As I recall, the only thing Bush I ever talked about on the domestic front was cutting capital gains taxes to advance the interests of the plutocracy.
bob h
If Hillary had won the nomination and the Presidency the loonies would be in full cry, also, probably just as bad. But the battle against them would have been joined with gusto.
liberal
@JGabriel:
Very important point.
In addition, the definition of taxable income, and how it’s is computed, is key.
Simply citing the top marginal rate is uninformed.
tc125231
@General Winfield Stuck: Correct. Well said.
mclaren
Taiwan just jailed their ex-leader for LIFE for corruption.

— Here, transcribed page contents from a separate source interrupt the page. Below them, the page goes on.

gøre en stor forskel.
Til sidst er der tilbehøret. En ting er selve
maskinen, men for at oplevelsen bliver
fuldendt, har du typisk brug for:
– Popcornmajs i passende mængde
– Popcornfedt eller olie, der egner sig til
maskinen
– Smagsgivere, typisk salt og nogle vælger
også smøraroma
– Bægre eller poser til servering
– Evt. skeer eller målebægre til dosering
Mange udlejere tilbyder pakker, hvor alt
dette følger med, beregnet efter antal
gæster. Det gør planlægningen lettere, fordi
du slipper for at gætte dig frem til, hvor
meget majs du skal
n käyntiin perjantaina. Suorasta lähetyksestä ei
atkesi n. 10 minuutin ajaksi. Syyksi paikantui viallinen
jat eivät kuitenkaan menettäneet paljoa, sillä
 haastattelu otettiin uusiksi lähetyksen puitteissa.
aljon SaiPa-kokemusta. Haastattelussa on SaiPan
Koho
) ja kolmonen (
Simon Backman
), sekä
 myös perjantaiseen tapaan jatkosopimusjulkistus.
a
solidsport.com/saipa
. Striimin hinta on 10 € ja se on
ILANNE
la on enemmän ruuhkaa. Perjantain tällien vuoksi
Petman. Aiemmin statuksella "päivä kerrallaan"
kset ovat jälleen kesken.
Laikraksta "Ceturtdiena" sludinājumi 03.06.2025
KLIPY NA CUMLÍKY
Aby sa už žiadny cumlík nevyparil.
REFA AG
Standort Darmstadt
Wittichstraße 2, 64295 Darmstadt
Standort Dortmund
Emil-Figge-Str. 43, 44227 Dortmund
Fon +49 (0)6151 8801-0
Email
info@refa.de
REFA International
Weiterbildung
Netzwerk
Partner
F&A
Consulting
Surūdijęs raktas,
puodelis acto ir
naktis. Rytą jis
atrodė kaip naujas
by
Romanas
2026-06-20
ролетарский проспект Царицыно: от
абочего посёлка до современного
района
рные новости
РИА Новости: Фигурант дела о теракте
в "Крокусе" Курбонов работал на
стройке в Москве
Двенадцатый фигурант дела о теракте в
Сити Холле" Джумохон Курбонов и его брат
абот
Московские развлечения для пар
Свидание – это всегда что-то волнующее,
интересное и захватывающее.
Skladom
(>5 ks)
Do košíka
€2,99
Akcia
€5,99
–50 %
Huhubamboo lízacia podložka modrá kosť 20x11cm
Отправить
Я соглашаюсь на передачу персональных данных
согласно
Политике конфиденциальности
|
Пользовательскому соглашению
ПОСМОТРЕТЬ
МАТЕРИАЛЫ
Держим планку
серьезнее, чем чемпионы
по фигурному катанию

I’m not asking much. I’m just asking that America rise to the political stature of Taiwan.
But that’s too much to ask, apparently. The Taiwanese political system is too far above America’s to allow us to aspire to that level of legitimacy as a nation.
MH
The damndest thing of all is that Bush probably wouldn’t even acknowledge this as true, in a bizarre inversion of the McGovern quote: “How could this be true? Everyone I know got richer than ever!”